🤖 AI Summary
This study addresses key challenges in human–AI real-time musical improvisation—namely, high latency, opaque intent, and weak collaboration—by proposing a low-latency, interpretable AI co-creative framework. Methodologically, we develop a lightweight Transformer-based generative model, fine-tuned via reinforcement learning to jointly optimize musical coherence and real-time responsiveness; introduce an “expectation visualization” mechanism that explicitly renders the model’s generative plan as actionable motion trajectories; and integrate a Web-based audio streaming pipeline with optimized interaction protocols to achieve end-to-end latency under 50 ms. A controlled user study with professional musicians demonstrates statistically significant improvements in ensemble naturalness, performer engagement, and creative fluency (p < 0.01). The framework establishes a novel paradigm for explainable, real-time AI–human musical collaboration, advancing both technical performance and human-centered design in interactive AI music systems.
📝 Abstract
Recent advances in generative artificial intelligence (AI) have created models capable of high-quality musical content generation.
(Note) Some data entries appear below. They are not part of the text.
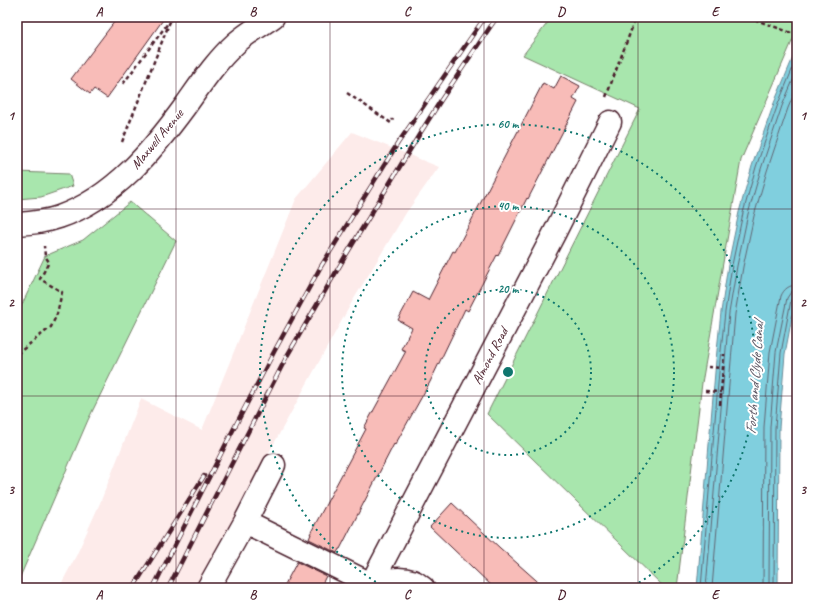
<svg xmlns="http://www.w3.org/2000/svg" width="814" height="605" viewBox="0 0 814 605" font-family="Caveat,sans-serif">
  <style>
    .built { fill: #fdebea }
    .green { fill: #a8e6ad; stroke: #79826c }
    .water { fill: #80cfde; stroke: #6a8996 }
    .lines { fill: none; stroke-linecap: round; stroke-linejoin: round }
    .shore { stroke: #606573; stroke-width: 1 }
    .building { fill: #f8bcb8; stroke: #4a1f2b }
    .minor-casing { stroke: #4a1f2b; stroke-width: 25 }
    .path { stroke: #4a1f2b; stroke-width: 2.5; stroke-dasharray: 4 3; stroke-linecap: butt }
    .minor { stroke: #fff; stroke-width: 22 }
    .rail-casing { stroke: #4a1f2b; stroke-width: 4.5 }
    .rail { stroke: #fff; stroke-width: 3; stroke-dasharray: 9; stroke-linecap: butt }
    .grid { fill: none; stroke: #4a1f2b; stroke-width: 1; stroke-opacity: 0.55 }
    .ring { fill: none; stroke: #0f766e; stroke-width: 2; stroke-dasharray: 2 4 }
    .labels { text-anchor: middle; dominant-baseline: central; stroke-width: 4; stroke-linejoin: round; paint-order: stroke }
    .street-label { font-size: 14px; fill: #4a1f2b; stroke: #fff }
    .water-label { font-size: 15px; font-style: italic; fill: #5a5461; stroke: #fff }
    .centre { fill: #0f766e; stroke: #fff; stroke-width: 2 }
    .ring-label { font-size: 12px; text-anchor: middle; font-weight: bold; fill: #0f766e; stroke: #fff; stroke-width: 4; stroke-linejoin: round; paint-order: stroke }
    .neatline { fill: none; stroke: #4a1f2b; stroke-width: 1.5 }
    .grid-label { font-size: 13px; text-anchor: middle; font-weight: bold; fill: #4a1f2b }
  </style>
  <rect width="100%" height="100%" fill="#fff"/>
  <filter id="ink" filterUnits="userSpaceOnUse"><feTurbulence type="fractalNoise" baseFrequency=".025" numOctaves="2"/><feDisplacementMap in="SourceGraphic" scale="8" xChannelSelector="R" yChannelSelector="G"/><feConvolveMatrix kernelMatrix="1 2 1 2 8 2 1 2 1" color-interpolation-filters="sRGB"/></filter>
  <g filter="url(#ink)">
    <path class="built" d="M352,132L439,167L406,213L352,302L266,458L199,588H59L76,556L100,503L141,399L202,430L296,199Z"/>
    <path class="green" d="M552,17H797V30L741,160L702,383L677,588H665L487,414L640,109L523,55Z
      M17,172L69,174L73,186L41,197L17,199Z
      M130,202L176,241L88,420L17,584V315L45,256L83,240Z"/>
    <path class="water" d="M797,48V290L785,354L779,428L778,588H697L716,360L721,312L728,265L739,212L752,166L774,103Z"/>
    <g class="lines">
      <path class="shore" d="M701,588L720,360L725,312L732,265L743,213L756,167L778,104L797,58
        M706,588L725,361L729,313L737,266L748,214L761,169L782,106L797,71
        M712,588L731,361L735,314L743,267L754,216L767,171L788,108L797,87
        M763,588L764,427L770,352L781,296C784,289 789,285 797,285
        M769,588L770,427L776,352L787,298L791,292L797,291
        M774,588L775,428L781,353L791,300L793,297L797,296"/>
    </g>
    <path class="building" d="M118,17H165L107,98L94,89L90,94L71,79Z
      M561,76L580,86L573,99L578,102L528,199L527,198L498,256L497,255L468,311L465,309L430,382L395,445L394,444L340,549H339L337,553L309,539L311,534H310L366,429L364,428L406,351L401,349L412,328L398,320L413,292L428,300L453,251L455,252L543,83L554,89Z
      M452,503L500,548L545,588H494L430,527Z
      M297,562L326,576L320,588H283Z"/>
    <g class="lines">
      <g class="minor-casing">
        <path id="minor" d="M17,224C31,223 45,222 59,217C114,198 153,150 186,105C201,84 216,61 236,43C247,33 260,26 273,17
          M245,522L371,584
          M371,584C384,581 398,576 412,581C416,582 420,586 423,588
          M208,588L245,522L274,465
          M369,588L555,232L610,122"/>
      </g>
      <path class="path" d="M748,17L797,35
        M123,84L168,23
        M347,93L391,123L393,119
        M606,97L636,17
        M122,142L171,19L173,17
        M17,354L51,327L57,314L62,292L40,279L49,262L45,256L44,246
        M708,367L723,368
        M705,391L721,392
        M720,405L724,354
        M795,588L797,552"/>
      <use href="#minor" class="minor"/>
      <g class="rail-casing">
        <path id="rail" d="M133,588L204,476
          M153,588L231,434L275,350L320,268L398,143L485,17
          M168,588L287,356L346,255L419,135L441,100L482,39L497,17"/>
      </g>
      <use href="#rail" class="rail"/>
    </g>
  </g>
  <path class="grid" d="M176,17V588M330,17V588M484,17V588M638,17V588M17,209H797M17,396H797"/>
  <g class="ring">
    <circle cx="508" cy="372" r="83"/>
    <circle cx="508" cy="372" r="166"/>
    <path d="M386 588A248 248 0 1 1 630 588"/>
  </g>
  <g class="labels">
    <g class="street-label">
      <text transform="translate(157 139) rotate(-50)">Maxwell Avenue</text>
      <text transform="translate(490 356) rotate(-62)">Almond Road</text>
    </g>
    <g class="water-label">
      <text transform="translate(755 378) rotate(-86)">Forth and Clyde Canal</text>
    </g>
  </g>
  <circle cx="508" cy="372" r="6" class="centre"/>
  <g class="ring-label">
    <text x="508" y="128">60 m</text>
    <text x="508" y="210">40 m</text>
    <text x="508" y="293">20 m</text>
  </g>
  <rect width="814" height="605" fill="none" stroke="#fff" stroke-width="44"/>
  <rect x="22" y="22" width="770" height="561" class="neatline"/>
  <g class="grid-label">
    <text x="99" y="16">A</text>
    <text x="253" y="16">B</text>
    <text x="407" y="16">C</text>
    <text x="561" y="16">D</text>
    <text x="715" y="16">E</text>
    <text x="11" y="120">1</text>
    <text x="803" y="120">1</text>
    <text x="11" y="307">2</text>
    <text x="803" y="307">2</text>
    <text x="11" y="494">3</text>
    <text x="803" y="494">3</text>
    <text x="99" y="599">A</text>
    <text x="253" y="599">B</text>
    <text x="407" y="599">C</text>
    <text x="561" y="599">D</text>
    <text x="715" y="599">E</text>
  </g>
</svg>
However, little consideration is given to how to use these models for real-time or cooperative jamming musical applications because of crucial required features: low latency, the ability to communicate planned actions, and the ability to adapt to user input in real-time. To support these needs, we introduce ReaLJam, an interface and protocol for live musical jamming sessions between a human and a Transformer-based AI agent trained with reinforcement learning. We enable real-time interactions using the concept of anticipation, where the agent continually predicts how the performance will unfold and visually conveys its plan to the user. We conduct a user study where experienced musicians jam in real-time with the agent through ReaLJam. Our results demonstrate that ReaLJam enables enjoyable and musically interesting sessions, and we uncover important takeaways for future work.